• _Task instructions_
What you produce should be every line from the data that includes "simple".

══════

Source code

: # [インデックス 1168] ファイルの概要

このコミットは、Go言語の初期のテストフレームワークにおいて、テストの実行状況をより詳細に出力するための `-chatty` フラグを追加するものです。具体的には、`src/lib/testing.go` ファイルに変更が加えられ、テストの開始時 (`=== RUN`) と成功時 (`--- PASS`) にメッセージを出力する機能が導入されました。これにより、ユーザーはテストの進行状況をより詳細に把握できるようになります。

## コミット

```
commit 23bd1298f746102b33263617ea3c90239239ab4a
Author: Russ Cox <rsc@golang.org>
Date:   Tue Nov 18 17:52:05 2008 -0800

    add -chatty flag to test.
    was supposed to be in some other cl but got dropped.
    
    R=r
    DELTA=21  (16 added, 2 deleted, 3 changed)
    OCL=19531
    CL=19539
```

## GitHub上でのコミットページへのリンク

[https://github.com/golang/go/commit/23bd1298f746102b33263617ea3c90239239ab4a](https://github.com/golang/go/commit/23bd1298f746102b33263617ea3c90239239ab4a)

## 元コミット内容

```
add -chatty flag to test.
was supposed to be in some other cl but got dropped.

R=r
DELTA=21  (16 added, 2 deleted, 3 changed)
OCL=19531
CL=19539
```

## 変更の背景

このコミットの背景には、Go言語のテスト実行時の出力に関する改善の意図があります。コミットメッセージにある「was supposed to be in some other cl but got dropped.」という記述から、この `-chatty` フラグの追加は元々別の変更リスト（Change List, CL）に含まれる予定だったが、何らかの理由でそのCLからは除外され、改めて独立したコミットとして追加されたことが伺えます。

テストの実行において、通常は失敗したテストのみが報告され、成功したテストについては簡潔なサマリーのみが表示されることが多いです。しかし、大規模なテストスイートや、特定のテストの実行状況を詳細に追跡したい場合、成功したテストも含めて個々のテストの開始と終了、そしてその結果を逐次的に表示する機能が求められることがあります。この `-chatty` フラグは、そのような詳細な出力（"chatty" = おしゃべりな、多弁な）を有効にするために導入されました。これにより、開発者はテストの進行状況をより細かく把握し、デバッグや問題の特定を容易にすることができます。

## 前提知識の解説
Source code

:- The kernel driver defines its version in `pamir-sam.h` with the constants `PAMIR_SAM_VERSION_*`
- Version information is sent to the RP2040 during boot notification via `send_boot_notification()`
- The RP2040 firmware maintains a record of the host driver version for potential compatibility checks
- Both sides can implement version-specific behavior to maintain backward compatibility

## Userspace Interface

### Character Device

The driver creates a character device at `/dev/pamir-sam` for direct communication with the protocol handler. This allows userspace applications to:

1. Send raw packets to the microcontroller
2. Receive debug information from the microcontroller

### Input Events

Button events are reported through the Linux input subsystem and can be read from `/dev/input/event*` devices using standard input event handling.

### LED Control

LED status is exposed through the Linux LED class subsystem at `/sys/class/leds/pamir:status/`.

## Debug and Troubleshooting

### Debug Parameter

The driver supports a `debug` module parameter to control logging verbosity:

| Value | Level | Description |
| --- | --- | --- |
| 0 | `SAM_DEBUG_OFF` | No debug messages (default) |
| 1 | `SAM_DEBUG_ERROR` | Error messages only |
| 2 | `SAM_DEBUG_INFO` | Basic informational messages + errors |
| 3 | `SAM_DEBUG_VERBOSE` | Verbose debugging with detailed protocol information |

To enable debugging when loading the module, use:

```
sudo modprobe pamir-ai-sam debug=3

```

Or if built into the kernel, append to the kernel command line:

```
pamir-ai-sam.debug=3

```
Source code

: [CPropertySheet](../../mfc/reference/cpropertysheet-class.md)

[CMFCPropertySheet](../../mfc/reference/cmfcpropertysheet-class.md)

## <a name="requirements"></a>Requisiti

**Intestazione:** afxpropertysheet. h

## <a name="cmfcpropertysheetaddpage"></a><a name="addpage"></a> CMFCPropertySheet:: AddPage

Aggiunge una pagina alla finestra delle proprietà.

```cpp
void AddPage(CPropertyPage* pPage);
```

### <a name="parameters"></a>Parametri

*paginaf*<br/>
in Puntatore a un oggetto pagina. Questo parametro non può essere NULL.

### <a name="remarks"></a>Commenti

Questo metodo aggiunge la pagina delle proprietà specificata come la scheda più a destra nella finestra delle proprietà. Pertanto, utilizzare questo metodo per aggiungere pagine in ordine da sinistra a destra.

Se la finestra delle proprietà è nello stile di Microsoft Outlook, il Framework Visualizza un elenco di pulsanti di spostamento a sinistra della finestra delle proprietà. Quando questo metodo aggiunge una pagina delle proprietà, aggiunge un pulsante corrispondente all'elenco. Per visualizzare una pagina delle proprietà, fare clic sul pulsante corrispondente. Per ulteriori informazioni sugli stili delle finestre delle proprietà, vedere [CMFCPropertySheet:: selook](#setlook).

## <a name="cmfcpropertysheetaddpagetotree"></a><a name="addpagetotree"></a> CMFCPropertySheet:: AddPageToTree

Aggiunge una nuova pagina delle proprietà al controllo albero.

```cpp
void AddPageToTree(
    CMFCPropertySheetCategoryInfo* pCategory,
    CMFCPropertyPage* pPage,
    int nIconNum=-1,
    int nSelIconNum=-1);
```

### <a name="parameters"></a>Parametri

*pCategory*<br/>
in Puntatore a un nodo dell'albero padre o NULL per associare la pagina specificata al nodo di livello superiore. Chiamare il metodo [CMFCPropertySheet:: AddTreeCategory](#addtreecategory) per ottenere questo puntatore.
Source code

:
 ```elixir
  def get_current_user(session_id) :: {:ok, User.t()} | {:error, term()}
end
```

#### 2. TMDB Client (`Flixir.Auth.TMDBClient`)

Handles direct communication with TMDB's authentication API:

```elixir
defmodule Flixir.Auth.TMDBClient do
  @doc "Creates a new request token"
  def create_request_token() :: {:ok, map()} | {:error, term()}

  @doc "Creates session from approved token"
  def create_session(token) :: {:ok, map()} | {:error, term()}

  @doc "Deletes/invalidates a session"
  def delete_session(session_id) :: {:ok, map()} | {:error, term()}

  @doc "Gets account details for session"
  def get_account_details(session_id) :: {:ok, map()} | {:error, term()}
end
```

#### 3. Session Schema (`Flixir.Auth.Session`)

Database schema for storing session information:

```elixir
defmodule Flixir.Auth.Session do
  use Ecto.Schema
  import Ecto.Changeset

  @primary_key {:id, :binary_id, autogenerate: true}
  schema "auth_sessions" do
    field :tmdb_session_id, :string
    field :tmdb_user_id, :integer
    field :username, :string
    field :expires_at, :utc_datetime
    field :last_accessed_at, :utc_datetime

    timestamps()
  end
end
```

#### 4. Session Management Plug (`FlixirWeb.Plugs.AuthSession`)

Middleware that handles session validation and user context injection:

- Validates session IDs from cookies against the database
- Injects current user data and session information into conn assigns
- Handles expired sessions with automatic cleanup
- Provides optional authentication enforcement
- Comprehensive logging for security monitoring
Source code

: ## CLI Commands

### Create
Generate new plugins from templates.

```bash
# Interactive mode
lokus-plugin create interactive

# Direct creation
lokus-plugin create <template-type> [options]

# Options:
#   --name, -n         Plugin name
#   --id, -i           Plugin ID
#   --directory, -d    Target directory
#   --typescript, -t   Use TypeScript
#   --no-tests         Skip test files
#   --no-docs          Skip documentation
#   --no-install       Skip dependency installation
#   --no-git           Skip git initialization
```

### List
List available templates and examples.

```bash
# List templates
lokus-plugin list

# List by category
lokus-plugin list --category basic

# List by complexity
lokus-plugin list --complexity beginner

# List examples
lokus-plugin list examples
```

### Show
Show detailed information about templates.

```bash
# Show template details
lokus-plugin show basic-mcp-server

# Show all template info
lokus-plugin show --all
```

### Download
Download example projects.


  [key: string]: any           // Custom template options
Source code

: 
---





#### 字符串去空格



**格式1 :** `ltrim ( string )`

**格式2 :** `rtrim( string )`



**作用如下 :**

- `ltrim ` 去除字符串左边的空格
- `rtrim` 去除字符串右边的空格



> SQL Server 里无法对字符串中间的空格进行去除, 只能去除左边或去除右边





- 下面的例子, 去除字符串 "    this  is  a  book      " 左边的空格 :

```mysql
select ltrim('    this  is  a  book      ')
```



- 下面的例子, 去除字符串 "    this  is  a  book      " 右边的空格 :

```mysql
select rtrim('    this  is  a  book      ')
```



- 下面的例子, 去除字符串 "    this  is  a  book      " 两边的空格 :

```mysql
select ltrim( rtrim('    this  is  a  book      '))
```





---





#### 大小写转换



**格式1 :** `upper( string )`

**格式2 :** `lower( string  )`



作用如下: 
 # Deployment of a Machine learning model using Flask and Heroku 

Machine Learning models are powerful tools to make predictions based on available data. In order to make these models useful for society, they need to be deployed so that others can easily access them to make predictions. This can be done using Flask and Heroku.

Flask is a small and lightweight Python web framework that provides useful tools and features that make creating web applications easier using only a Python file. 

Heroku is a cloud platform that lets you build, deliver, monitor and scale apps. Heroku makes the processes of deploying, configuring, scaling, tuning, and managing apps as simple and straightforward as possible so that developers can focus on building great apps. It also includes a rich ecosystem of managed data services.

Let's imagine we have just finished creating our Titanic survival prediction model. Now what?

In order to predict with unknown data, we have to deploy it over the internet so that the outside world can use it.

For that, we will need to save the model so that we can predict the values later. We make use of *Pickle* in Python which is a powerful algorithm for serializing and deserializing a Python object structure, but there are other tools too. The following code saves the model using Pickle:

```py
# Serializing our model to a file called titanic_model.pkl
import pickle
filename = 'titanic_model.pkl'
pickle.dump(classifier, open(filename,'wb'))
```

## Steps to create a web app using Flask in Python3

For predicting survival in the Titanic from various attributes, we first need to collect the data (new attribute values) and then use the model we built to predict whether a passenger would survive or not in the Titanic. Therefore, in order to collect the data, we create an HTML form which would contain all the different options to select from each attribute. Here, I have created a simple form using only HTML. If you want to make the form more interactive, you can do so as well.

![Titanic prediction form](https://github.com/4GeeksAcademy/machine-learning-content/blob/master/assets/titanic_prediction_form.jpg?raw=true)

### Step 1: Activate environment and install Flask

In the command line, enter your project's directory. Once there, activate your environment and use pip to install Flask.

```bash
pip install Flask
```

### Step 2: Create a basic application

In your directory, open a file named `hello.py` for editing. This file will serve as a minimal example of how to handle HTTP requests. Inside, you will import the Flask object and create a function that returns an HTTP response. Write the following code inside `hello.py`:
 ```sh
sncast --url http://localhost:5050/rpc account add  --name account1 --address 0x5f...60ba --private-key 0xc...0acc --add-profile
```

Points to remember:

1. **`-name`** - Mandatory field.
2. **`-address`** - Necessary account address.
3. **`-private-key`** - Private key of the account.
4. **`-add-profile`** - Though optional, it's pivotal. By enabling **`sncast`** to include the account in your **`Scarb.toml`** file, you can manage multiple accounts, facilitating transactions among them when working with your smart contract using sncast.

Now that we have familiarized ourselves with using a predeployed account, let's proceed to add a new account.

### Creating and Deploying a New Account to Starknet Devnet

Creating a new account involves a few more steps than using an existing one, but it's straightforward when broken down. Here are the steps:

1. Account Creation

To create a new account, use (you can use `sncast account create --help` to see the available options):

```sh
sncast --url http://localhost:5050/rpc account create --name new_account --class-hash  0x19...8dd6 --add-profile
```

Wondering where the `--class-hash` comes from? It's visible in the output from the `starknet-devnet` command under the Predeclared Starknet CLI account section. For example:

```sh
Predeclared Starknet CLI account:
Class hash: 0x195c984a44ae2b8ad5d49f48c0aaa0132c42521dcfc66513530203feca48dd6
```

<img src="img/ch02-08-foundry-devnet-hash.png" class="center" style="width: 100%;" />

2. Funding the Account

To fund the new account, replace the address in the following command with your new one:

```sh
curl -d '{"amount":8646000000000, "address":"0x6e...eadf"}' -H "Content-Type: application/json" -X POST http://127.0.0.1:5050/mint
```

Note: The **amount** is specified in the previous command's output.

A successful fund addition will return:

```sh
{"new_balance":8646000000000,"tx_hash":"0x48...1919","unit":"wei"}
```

══════

• _Expected answer_
Heroku is a cloud platform that lets you build, deliver, monitor and scale apps. Heroku makes the processes of deploying, configuring, scaling, tuning, and managing apps as simple and straightforward as possible so that developers can focus on building great apps. It also includes a rich ecosystem of managed data services.
For predicting survival in the Titanic from various attributes, we first need to collect the data (new attribute values) and then use the model we built to predict whether a passenger would survive or not in the Titanic. Therefore, in order to collect the data, we create an HTML form which would contain all the different options to select from each attribute. Here, I have created a simple form using only HTML. If you want to make the form more interactive, you can do so as well.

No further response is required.